Activity:
Nothing outside the range is to be copied. From the entries below, reproduce exactly the lines starting at the one with "I need the mask" and ending at the one with "We are after", without pictures.

Material for this exercise:
┄┄┄┄┄┄┄┄┄┄
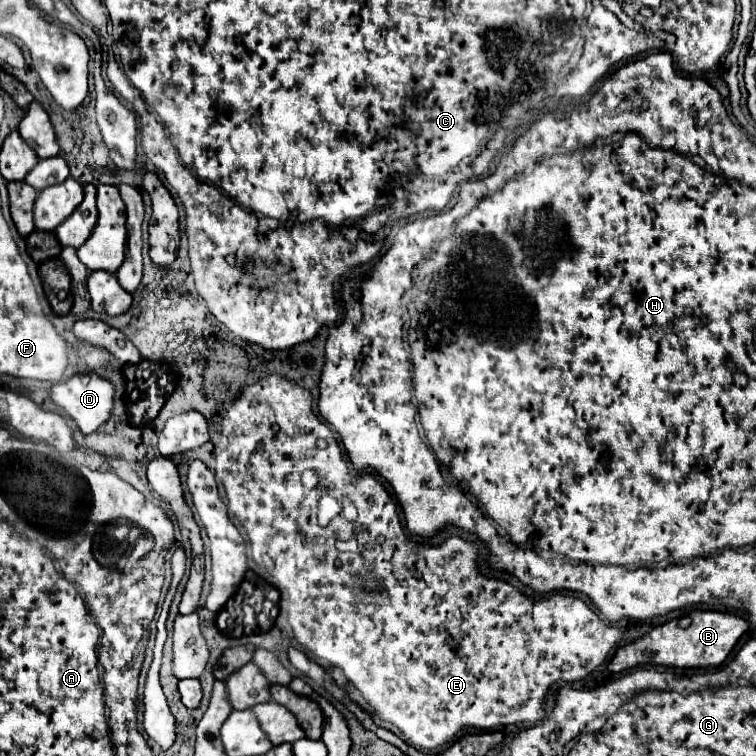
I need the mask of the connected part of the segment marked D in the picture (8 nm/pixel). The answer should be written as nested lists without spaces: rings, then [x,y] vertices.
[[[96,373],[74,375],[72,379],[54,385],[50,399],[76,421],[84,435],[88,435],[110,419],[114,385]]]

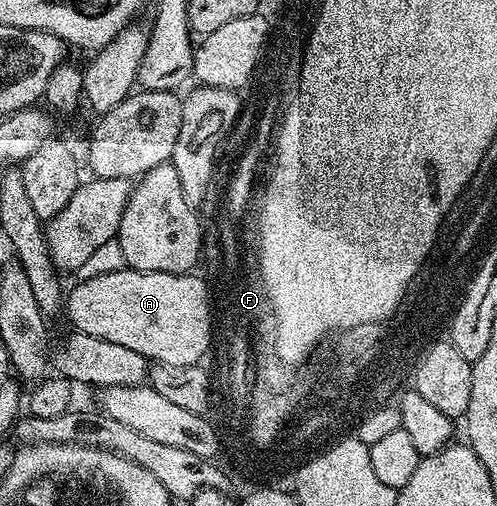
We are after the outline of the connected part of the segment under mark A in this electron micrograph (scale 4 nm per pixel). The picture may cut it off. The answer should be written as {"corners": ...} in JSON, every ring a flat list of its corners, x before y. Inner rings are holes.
┄┄┄┄┄┄┄┄┄┄
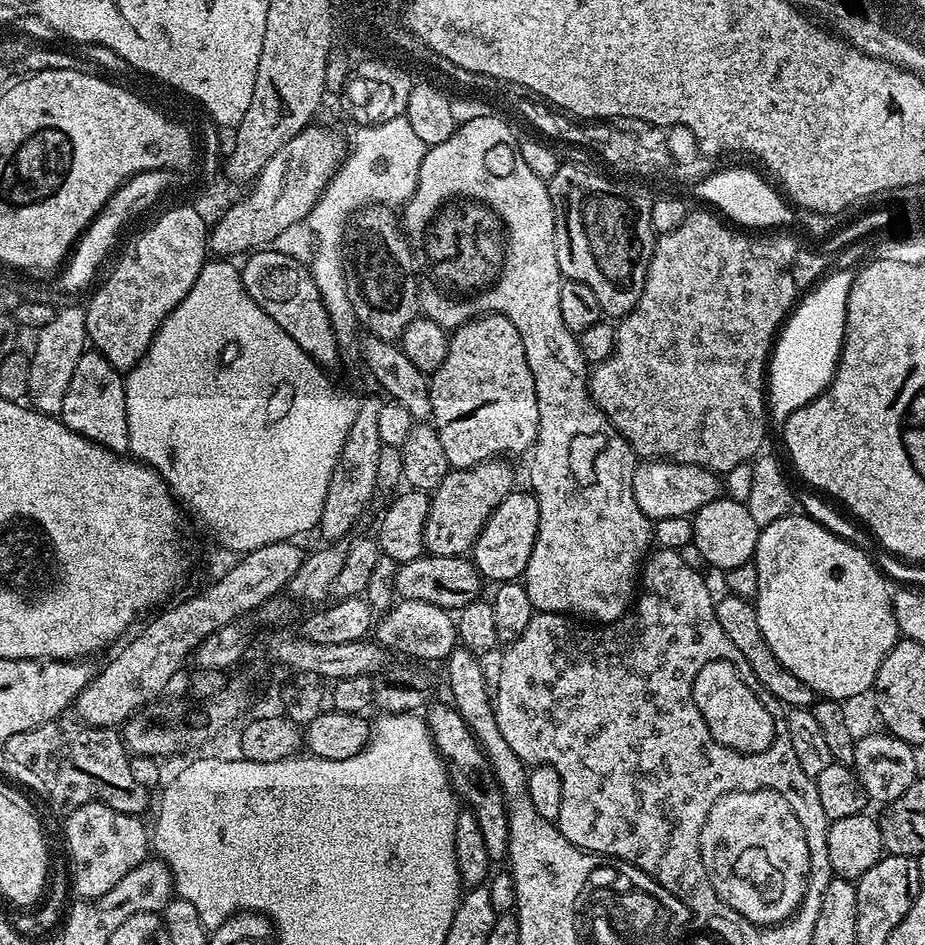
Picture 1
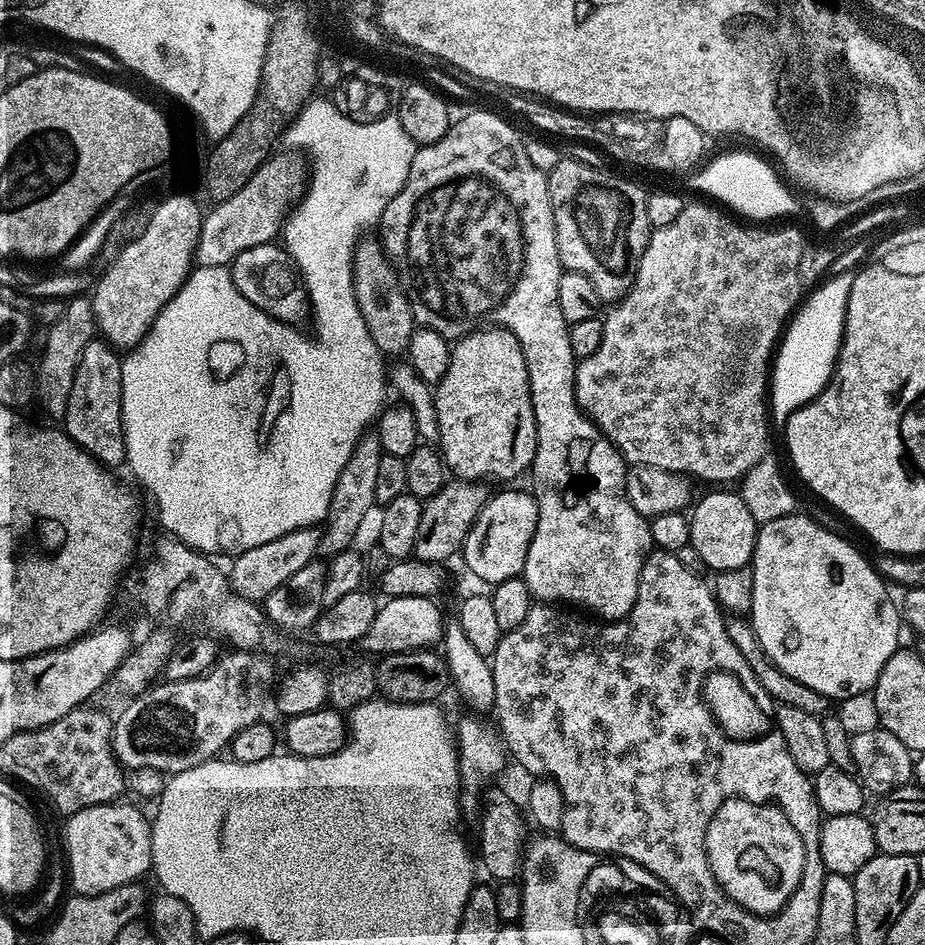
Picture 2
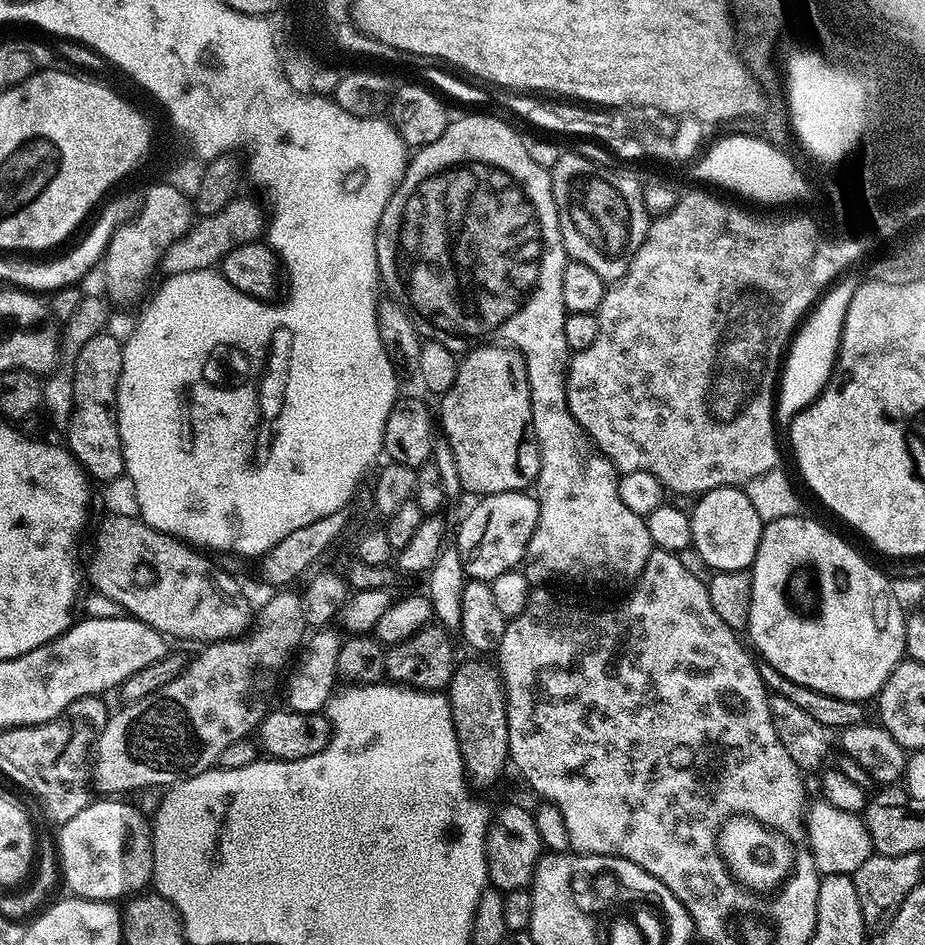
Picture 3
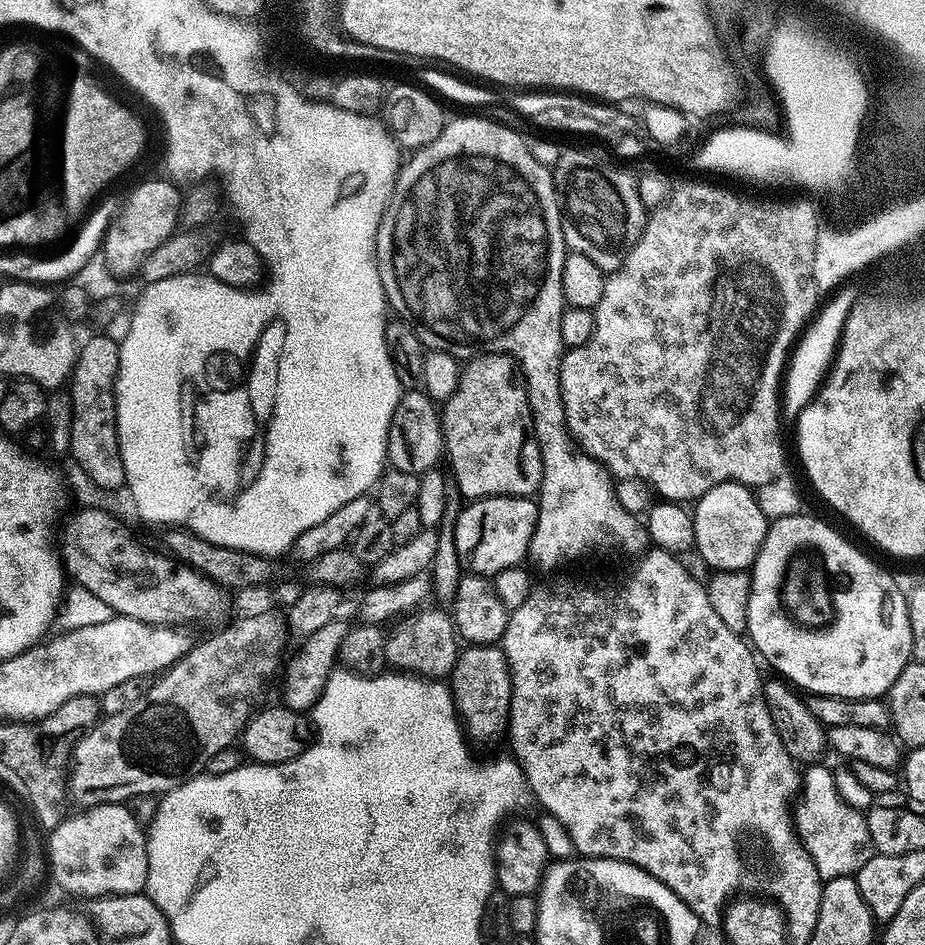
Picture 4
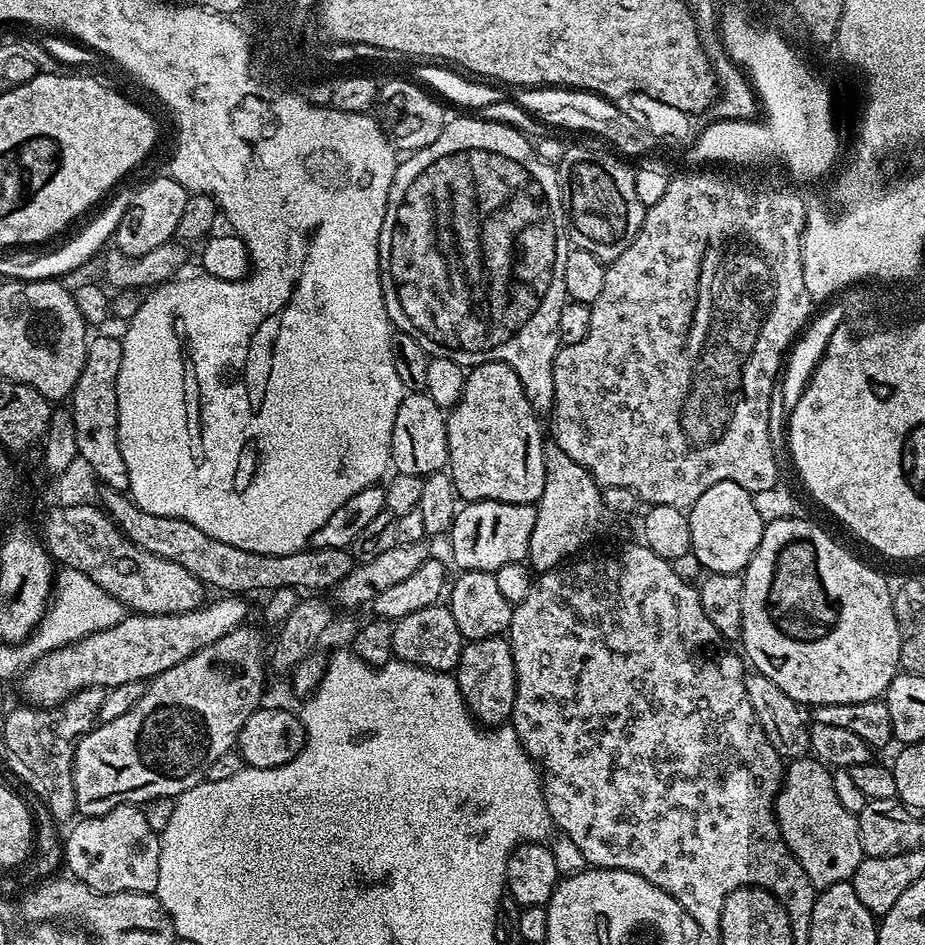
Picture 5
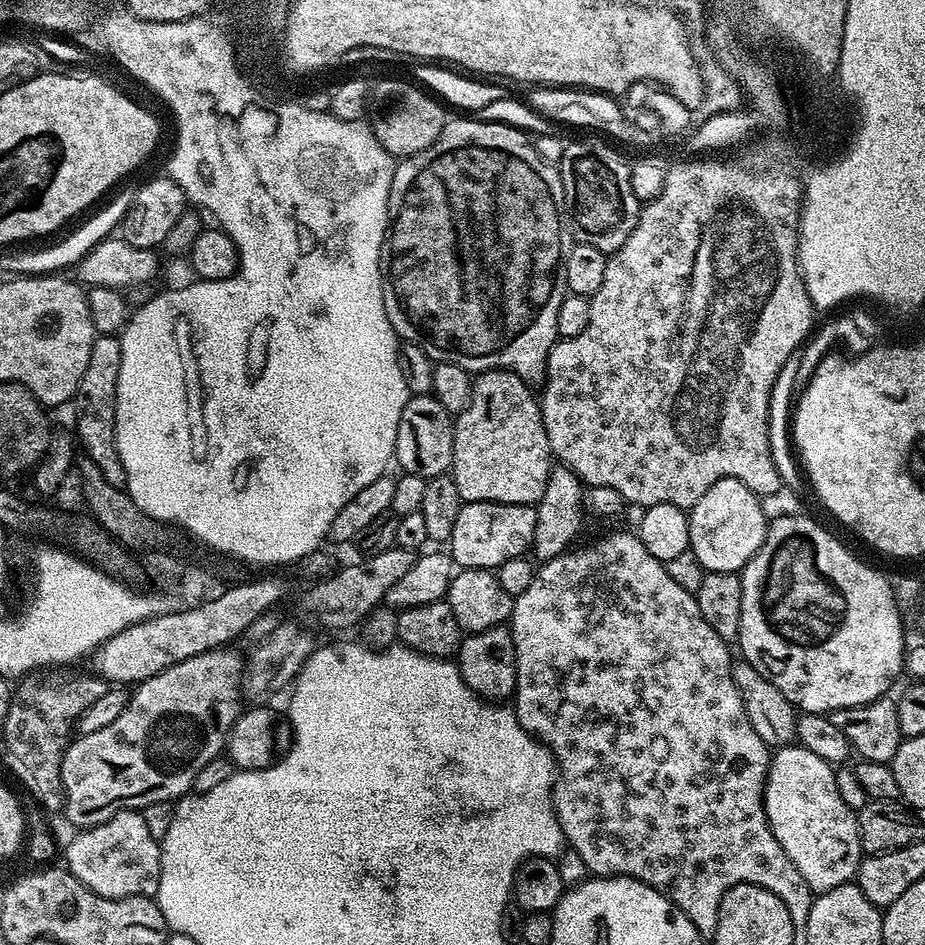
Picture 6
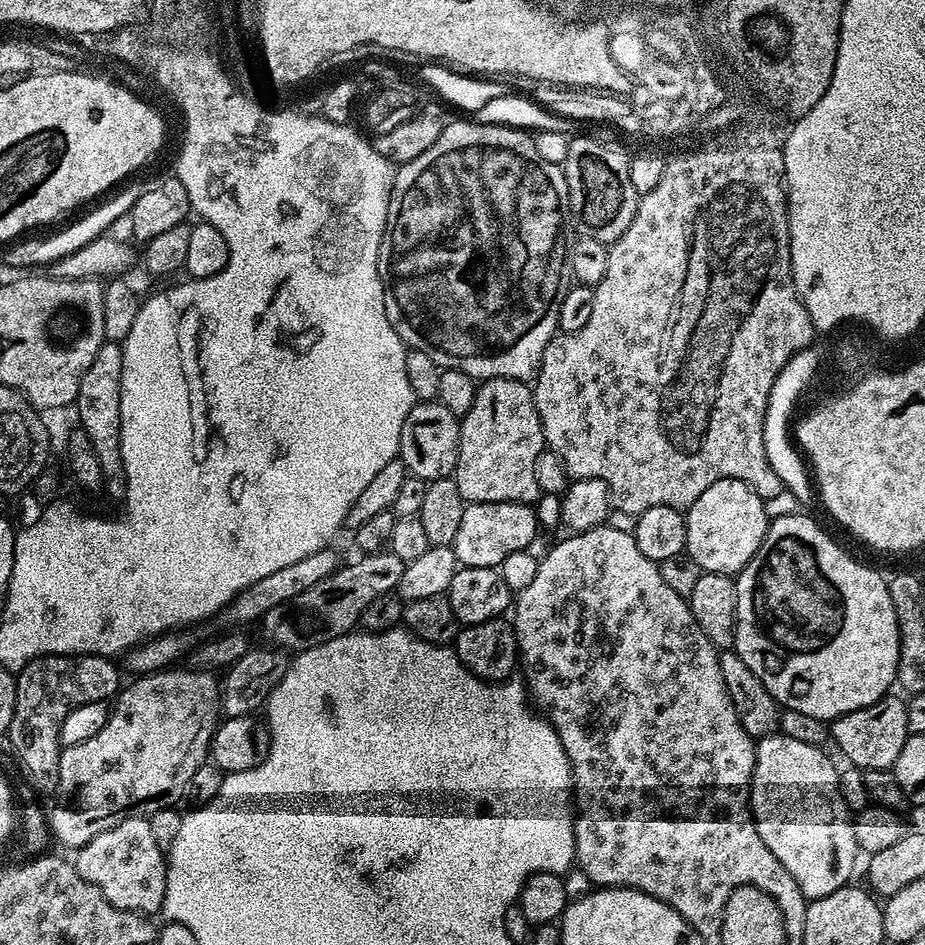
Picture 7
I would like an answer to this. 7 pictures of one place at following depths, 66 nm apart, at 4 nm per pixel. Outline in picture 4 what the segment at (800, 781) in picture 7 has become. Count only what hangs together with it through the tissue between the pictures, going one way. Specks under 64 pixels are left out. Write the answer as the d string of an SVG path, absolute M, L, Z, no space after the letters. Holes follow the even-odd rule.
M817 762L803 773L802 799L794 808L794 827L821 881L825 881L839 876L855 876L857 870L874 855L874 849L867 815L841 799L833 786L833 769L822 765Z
┄┄┄┄┄┄┄┄┄┄
Task output:
I need the mask of the connected part of the segment marked D in the picture (8 nm/pixel). The answer should be written as nested lists without spaces: rings, then [x,y] vertices.
[[[96,373],[74,375],[72,379],[54,385],[50,399],[76,421],[84,435],[88,435],[110,419],[114,385]]]

We are after the outline of the connected part of the segment under mark A in this electron micrograph (scale 4 nm per pixel). The picture may cut it off. The answer should be written as {"corners": ...} in JSON, every ring a flat list of its corners, x before y. Inner rings are holes.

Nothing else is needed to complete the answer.